[Start of Attachment]

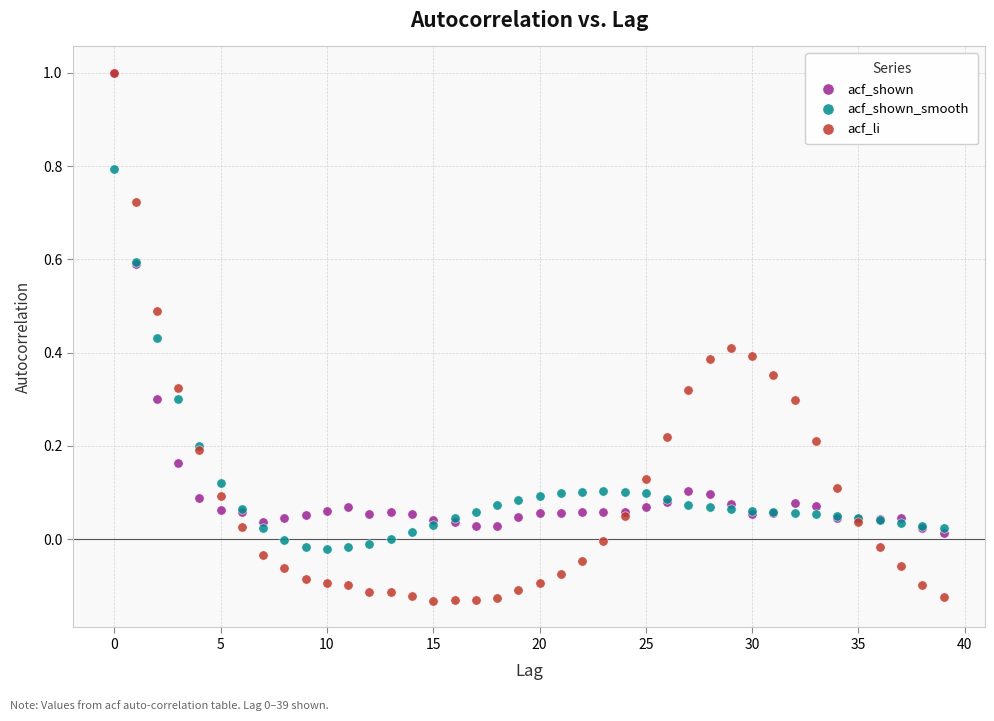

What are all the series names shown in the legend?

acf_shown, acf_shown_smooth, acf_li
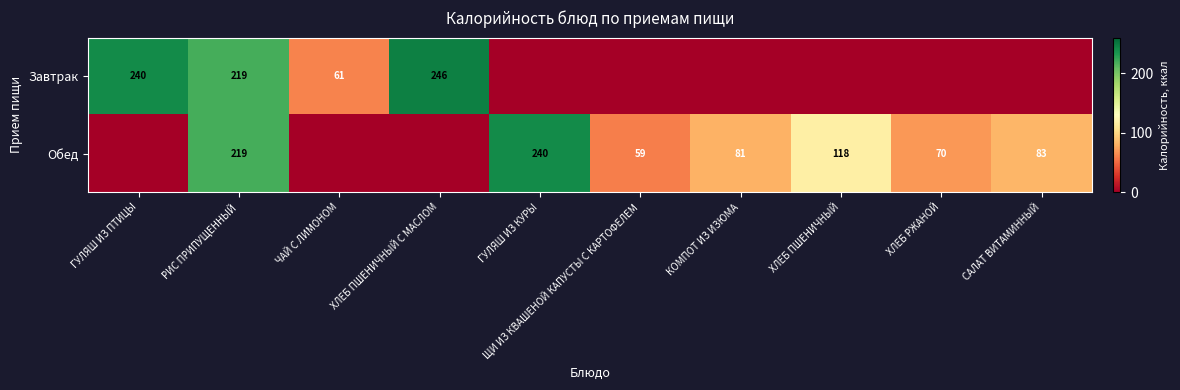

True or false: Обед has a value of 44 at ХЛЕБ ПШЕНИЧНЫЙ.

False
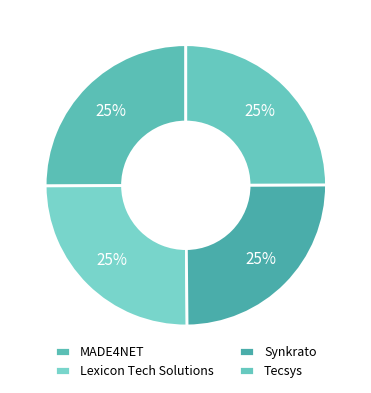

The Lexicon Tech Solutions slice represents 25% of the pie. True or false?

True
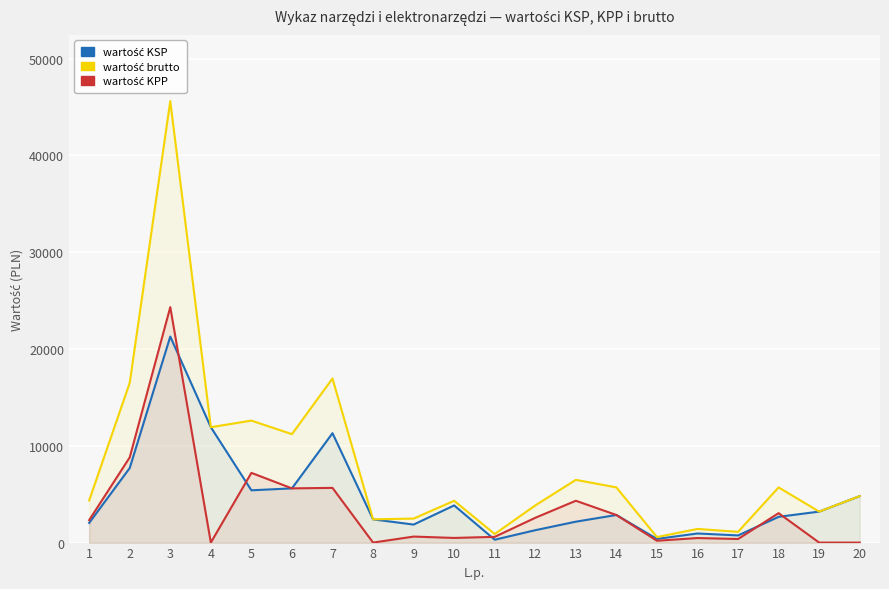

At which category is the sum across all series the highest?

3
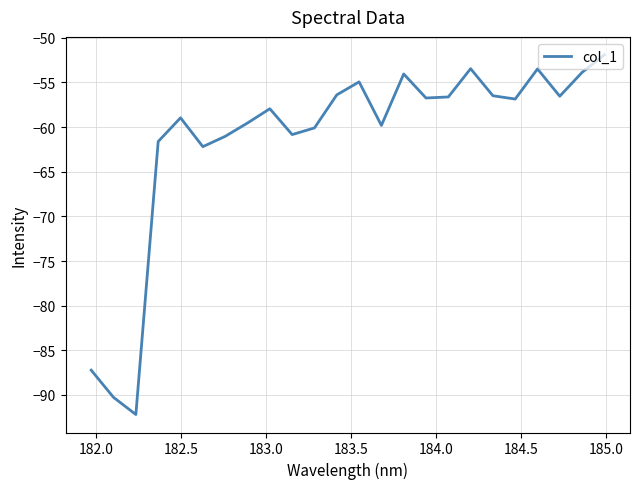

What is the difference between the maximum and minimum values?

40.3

[End of Attachment]

● Exercise: Reproduce the text of all the records above word for word, leaving out the pictures.

● Response to this exercise:
What are all the series names shown in the legend?

acf_shown, acf_shown_smooth, acf_li

True or false: Обед has a value of 44 at ХЛЕБ ПШЕНИЧНЫЙ.

False

The Lexicon Tech Solutions slice represents 25% of the pie. True or false?

True

At which category is the sum across all series the highest?

3

What is the difference between the maximum and minimum values?

40.3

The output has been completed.